In the audio map, a user can slide one's cursor across the emotional topography and hover over fear (scream), then surprise (gasp), then awe (woah), realisation (ohhh), interest (ah?) and finally confusion (huh?).
Among other applications, the map can be used to help teach voice-controlled digital assistants and other robotic devices to better recognise human emotions based on the sounds we make, he said.
Though limited to US responses, the study suggests humans are so keenly attuned to nonverbal signals -- such as the bonding "coos" between parents and infants -- that we can pick up on the subtle differences between surprise and alarm, or an amused laugh versus an embarrassed laugh.
Researchers recorded more than 2,000 vocal bursts from 56 male and female professional actors and non-actors from the US, India, Kenya and Singapore by asking them to respond to emotionally evocative scenarios.
More than 1,000 adults recruited via Amazon's Mechanical Turk online marketplace listened to the vocal bursts and evaluated them based on the emotions and meaning they conveyed and whether the tone was positive or negative, among several other characteristics.
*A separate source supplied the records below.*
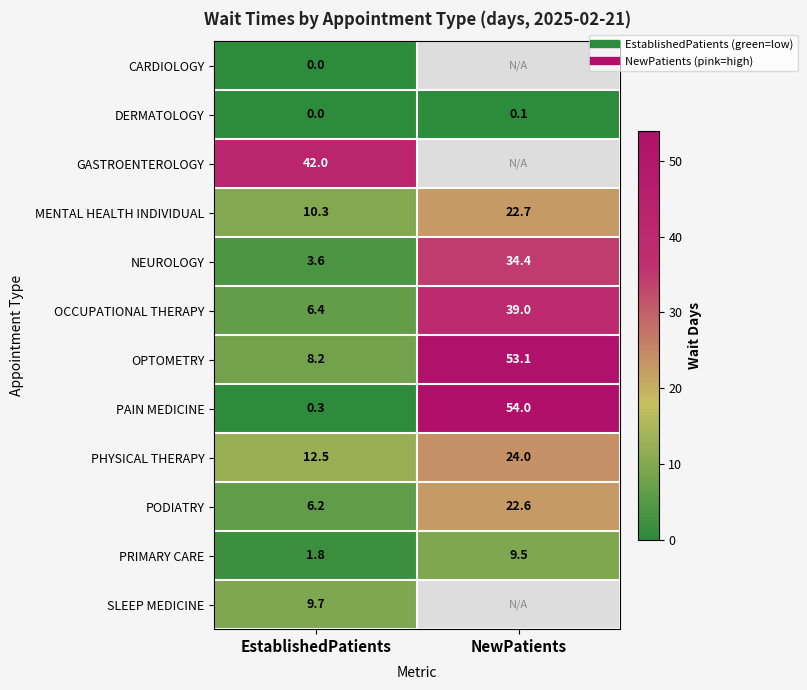

At how many categories does at least one series exceed 9?

2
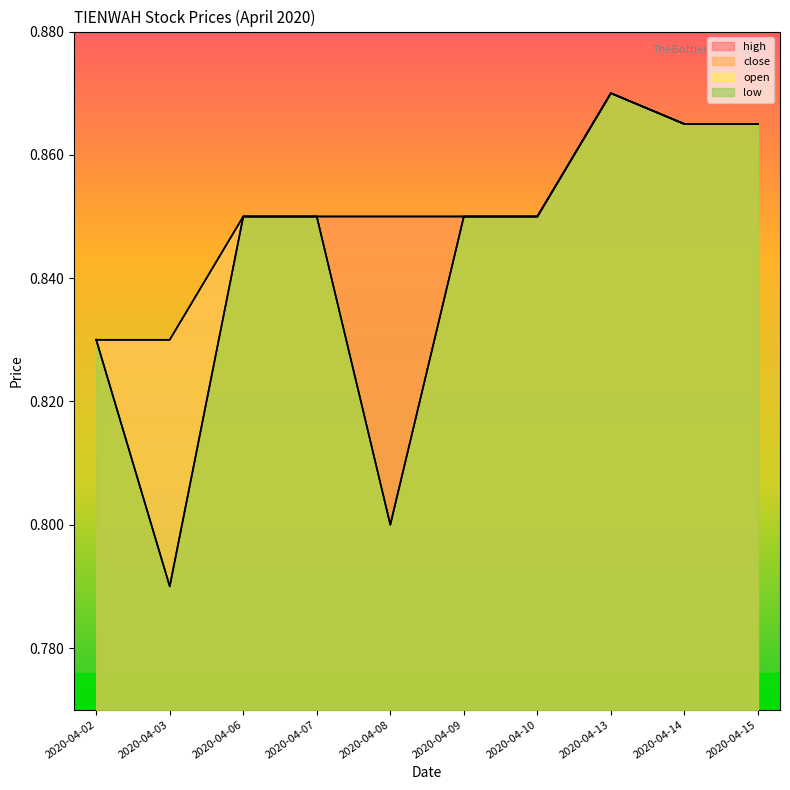

Which series has the largest total across all categories?

high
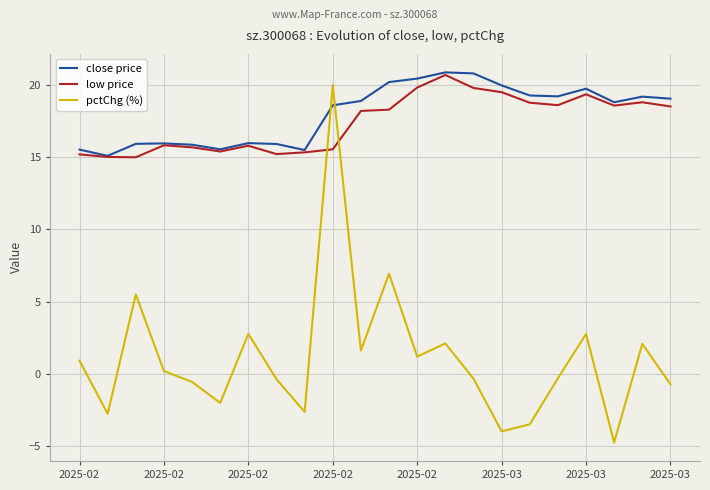

How many lines are shown in the chart?

3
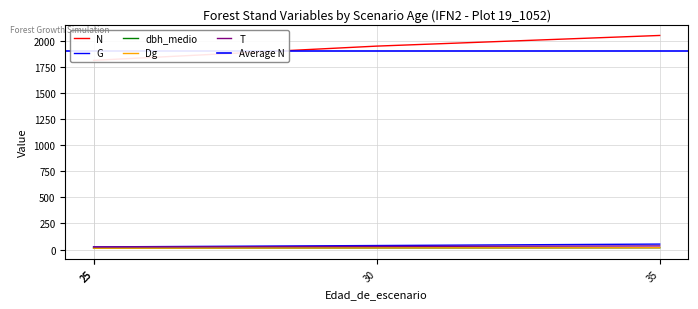

Is it true that G equals 29.2 at 35?

False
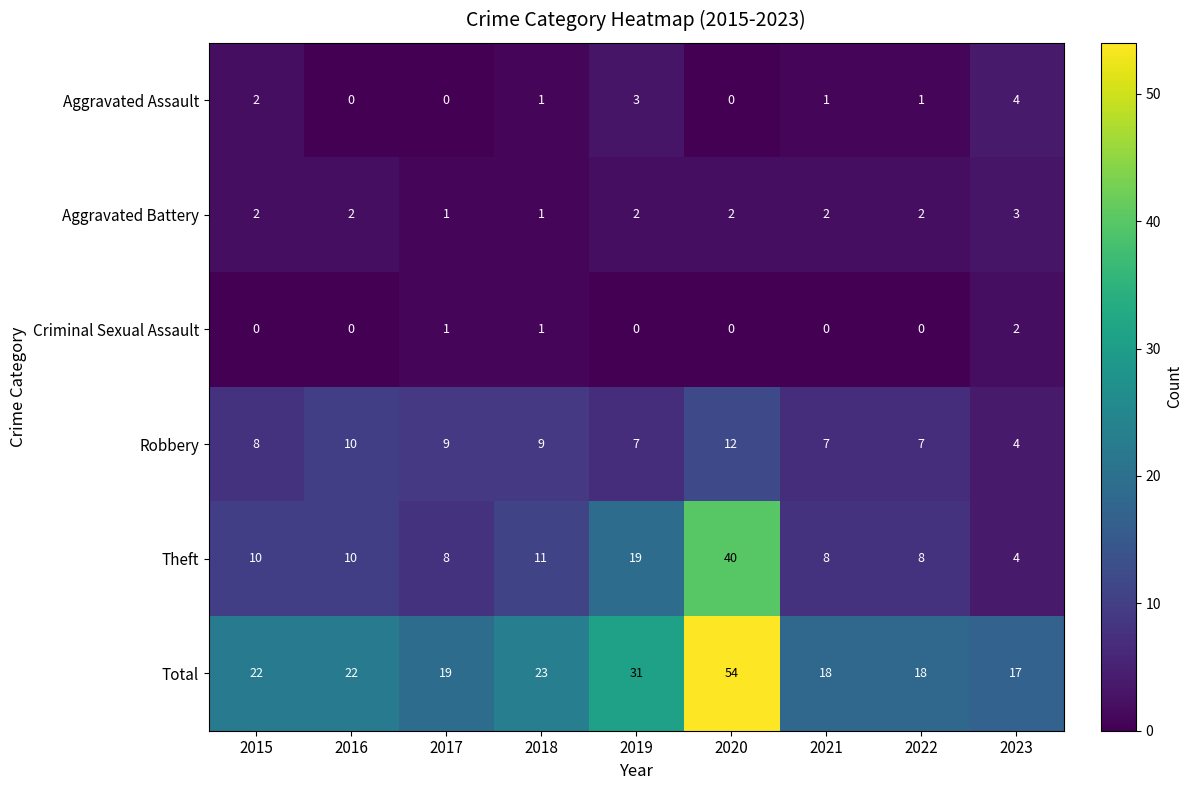

Is it true that Theft equals 19 at 2019?

True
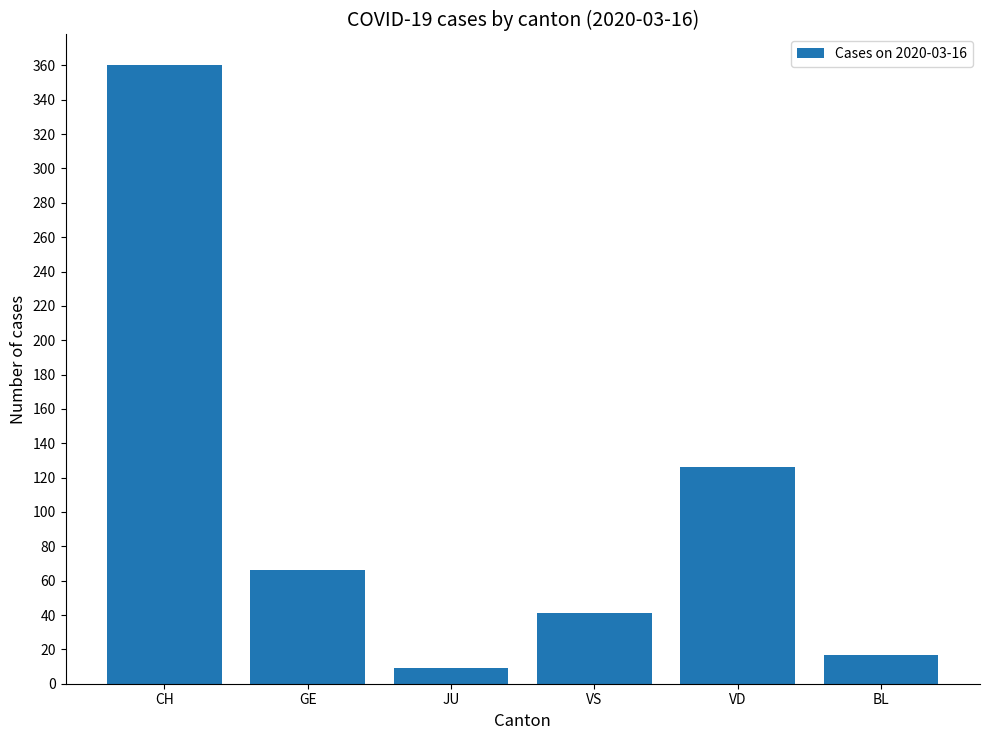

How many categories are shown in the chart?

6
A statistical analysis of their responses found that the vocal bursts fit into at least two dozen distinct categories including amusement, anger, awe, confusion, contempt, contentment, desire, disappointment and disgust.
For the second part of the study, researchers sampled YouTube video clips that would evoke the 24 emotions established in the first part of the study, such as babies falling, puppies being hugged and spellbinding magic tricks.
This time, 88 adults of all ages judged the vocal bursts extracted from YouTube videos, researchers said.
Again, the researchers were able to categorise their responses into 24 shades of emotion.
"These results show that emotional expressions colour our social interactions with spirited declarations of our inner feelings that are difficult to fake, and that our friends, co-workers, and loved ones rely on to decipher our true commitments," Cowen said.